(Record excerpts)
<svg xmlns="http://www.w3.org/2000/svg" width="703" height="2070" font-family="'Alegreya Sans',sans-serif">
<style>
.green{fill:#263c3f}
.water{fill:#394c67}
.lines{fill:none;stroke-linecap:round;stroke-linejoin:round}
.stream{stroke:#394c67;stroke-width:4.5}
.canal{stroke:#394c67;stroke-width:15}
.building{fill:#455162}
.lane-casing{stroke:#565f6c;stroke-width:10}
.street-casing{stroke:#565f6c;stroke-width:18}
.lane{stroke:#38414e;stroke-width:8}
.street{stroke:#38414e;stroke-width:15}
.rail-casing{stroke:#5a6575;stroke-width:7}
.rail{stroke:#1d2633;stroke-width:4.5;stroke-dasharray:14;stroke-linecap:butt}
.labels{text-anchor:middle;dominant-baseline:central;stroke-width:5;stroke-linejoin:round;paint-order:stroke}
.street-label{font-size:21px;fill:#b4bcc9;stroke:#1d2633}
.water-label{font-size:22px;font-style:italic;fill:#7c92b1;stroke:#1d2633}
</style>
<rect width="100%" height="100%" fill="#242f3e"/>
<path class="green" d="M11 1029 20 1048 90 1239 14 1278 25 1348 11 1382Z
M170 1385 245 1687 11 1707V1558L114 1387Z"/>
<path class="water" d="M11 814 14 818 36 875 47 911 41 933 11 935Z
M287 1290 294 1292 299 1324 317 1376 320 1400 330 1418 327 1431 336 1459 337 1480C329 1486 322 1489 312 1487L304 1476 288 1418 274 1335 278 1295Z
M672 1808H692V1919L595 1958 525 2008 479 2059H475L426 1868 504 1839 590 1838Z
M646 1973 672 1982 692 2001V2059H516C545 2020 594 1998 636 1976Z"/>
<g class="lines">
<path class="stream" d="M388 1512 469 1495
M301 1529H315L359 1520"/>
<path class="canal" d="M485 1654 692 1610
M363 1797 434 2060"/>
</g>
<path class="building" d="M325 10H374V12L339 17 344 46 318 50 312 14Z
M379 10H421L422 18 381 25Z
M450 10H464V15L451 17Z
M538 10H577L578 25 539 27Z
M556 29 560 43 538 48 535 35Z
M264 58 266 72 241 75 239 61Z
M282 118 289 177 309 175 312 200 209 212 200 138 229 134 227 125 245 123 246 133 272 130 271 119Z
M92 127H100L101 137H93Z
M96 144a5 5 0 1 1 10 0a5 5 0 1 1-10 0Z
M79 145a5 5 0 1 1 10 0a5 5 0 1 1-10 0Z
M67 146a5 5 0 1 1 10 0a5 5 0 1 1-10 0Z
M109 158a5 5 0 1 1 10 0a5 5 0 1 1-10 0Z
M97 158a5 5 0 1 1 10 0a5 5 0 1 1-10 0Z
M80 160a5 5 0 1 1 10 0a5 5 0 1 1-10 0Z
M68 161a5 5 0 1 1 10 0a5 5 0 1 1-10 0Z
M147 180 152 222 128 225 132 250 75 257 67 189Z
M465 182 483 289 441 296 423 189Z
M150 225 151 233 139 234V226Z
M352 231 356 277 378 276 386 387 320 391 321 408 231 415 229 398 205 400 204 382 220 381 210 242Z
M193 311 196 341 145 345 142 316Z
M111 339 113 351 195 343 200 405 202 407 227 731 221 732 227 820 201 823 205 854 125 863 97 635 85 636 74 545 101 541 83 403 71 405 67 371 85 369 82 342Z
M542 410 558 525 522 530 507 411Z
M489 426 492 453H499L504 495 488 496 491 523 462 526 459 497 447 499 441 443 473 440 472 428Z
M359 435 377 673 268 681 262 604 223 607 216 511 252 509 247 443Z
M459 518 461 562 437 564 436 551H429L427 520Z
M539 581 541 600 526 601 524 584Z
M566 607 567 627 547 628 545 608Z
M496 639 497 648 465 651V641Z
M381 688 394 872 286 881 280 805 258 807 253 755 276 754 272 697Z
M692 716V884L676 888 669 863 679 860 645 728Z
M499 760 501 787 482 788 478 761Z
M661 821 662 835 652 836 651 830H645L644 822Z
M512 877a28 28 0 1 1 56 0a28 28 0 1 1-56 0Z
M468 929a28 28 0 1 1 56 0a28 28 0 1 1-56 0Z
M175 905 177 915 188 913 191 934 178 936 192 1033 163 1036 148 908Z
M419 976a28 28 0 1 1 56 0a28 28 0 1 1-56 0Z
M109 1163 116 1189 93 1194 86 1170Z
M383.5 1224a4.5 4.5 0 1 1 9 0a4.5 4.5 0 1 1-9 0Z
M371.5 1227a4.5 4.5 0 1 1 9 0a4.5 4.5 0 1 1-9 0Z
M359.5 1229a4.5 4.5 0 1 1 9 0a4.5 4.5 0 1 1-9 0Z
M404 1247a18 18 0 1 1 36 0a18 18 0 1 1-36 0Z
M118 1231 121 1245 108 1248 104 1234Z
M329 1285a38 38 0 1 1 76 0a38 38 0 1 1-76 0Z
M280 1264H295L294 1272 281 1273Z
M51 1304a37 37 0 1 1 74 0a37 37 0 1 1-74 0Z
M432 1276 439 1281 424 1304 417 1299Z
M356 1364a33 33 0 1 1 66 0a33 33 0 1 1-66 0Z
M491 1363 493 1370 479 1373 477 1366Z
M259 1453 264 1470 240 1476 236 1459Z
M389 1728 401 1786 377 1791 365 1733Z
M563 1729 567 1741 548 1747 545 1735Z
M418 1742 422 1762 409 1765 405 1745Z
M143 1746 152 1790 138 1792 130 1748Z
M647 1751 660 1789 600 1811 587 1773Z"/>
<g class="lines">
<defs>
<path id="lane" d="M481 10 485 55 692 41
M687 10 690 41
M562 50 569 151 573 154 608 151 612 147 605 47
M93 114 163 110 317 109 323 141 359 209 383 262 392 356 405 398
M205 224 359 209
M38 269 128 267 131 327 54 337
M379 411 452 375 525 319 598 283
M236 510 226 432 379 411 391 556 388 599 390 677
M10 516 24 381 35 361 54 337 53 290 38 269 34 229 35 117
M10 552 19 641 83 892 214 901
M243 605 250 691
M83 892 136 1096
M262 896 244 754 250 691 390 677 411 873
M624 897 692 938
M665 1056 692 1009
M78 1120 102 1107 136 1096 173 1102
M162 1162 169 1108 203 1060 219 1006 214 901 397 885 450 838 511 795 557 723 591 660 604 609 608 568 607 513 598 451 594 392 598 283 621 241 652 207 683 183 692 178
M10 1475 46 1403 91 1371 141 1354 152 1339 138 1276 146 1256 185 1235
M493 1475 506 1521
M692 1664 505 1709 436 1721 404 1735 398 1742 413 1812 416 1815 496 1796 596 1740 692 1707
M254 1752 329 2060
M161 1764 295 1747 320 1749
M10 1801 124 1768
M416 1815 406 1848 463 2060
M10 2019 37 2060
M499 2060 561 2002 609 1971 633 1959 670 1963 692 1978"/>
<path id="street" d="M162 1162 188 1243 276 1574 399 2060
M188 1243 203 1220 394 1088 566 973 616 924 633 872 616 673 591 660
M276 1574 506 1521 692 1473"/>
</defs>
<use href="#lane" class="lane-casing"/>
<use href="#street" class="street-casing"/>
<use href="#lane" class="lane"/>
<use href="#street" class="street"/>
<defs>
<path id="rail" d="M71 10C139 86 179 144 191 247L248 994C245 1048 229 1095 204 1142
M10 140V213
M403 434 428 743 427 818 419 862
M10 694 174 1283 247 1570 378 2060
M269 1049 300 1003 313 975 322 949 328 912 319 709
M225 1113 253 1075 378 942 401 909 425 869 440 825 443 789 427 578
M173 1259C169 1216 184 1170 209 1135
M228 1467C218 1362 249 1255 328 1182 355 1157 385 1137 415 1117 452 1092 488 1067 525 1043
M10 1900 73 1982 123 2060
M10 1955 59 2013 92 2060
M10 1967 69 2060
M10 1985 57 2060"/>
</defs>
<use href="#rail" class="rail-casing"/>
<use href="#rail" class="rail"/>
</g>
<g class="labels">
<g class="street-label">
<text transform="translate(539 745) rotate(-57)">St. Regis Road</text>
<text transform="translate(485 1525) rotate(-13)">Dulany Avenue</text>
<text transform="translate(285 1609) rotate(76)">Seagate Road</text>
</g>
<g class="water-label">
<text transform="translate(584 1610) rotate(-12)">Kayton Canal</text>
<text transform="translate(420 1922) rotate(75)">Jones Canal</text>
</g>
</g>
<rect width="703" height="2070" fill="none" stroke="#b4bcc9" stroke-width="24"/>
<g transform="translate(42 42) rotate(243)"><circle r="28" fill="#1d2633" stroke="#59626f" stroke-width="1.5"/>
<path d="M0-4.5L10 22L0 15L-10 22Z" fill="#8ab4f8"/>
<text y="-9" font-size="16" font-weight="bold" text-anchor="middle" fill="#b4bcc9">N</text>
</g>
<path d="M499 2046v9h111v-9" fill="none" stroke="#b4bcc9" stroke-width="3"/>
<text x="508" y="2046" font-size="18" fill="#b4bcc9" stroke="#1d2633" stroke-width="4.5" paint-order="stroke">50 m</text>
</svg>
(End Record excerpts)
(Record excerpts)
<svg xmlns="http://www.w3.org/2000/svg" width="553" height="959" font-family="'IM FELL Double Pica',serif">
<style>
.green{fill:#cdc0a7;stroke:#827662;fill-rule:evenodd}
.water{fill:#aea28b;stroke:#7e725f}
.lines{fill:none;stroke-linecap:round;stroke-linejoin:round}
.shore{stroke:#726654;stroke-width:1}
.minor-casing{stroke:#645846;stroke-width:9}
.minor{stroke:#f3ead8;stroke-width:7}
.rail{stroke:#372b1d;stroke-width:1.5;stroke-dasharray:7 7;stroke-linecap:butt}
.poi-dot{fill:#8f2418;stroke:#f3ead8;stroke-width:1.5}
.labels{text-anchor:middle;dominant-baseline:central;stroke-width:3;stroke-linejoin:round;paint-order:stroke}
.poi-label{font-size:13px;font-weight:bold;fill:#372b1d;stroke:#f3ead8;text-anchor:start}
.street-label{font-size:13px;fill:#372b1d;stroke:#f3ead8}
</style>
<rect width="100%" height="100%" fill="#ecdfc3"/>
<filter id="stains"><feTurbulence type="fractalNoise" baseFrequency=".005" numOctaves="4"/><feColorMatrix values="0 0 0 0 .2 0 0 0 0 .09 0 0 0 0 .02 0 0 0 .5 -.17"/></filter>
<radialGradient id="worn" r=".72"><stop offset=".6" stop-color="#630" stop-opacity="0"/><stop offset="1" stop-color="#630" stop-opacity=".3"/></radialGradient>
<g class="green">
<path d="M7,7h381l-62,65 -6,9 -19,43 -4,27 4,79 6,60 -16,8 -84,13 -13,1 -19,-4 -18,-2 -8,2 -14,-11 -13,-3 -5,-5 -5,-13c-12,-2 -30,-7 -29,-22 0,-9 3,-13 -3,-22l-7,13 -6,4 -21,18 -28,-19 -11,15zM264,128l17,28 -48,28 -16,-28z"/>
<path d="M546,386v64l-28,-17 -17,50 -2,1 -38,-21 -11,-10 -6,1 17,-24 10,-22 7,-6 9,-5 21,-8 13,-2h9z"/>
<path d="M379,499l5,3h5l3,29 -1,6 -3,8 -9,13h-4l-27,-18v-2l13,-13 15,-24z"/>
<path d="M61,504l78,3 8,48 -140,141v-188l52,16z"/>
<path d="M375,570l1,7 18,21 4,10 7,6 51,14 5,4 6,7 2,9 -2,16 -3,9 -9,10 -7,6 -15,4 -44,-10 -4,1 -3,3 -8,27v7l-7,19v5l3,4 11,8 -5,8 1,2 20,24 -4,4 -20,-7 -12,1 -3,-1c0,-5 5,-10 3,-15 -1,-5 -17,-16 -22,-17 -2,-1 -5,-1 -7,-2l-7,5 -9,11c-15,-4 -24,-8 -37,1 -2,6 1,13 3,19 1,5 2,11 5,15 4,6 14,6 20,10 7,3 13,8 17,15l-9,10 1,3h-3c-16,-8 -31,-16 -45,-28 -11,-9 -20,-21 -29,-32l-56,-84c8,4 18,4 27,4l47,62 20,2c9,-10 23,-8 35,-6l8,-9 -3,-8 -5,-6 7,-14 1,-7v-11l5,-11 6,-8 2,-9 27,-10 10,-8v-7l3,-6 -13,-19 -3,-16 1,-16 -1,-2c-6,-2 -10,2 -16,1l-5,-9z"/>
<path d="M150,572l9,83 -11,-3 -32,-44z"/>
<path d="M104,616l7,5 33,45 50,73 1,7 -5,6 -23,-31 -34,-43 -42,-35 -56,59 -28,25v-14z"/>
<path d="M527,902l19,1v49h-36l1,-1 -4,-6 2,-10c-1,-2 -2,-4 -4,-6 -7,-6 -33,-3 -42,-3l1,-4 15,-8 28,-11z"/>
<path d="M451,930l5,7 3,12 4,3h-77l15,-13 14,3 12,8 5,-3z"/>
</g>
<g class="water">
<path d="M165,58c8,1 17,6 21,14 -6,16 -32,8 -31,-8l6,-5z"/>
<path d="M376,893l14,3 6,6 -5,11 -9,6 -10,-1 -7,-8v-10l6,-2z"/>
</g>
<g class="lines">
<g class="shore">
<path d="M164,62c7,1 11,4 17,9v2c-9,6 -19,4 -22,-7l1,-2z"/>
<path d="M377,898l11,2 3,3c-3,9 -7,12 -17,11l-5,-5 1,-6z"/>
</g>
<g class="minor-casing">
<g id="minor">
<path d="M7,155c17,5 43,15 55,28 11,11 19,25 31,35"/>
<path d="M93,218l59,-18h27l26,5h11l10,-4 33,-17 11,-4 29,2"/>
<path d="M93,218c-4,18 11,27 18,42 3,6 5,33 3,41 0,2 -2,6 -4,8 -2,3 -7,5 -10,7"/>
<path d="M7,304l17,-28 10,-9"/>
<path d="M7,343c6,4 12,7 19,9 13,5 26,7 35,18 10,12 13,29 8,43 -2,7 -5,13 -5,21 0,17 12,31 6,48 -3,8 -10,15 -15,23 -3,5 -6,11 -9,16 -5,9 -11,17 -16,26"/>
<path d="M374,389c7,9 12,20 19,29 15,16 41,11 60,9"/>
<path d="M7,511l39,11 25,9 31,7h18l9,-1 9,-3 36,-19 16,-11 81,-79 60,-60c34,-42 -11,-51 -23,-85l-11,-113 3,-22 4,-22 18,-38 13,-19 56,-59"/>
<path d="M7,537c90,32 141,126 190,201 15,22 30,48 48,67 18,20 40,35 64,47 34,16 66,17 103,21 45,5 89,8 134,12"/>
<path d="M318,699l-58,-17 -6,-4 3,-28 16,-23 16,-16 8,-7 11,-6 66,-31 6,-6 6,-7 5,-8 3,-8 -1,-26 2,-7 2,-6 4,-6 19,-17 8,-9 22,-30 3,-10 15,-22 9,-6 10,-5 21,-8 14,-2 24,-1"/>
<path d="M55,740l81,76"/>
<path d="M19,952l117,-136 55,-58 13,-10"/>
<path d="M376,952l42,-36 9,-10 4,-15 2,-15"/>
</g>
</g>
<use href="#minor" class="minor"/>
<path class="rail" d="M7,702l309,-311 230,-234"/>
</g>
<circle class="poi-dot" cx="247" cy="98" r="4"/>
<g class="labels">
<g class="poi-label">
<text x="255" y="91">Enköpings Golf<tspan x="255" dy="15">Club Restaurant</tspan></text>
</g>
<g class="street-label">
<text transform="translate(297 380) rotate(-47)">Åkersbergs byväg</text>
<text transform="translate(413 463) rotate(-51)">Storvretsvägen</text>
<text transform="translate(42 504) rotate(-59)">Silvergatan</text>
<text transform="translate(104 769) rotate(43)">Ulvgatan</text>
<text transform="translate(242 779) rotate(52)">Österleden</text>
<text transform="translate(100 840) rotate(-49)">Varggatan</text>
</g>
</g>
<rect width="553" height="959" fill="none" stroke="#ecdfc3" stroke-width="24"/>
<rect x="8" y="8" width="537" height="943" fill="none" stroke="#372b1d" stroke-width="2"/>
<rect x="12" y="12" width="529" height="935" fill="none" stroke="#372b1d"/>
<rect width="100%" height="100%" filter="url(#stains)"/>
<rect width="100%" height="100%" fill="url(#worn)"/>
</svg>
(End Record excerpts)
What you should do: All lines with the word "stains" must be located in the data and copied.

Task response:
<filter id="stains"><feTurbulence type="fractalNoise" baseFrequency=".005" numOctaves="4"/><feColorMatrix values="0 0 0 0 .2 0 0 0 0 .09 0 0 0 0 .02 0 0 0 .5 -.17"/></filter>
<rect width="100%" height="100%" filter="url(#stains)"/>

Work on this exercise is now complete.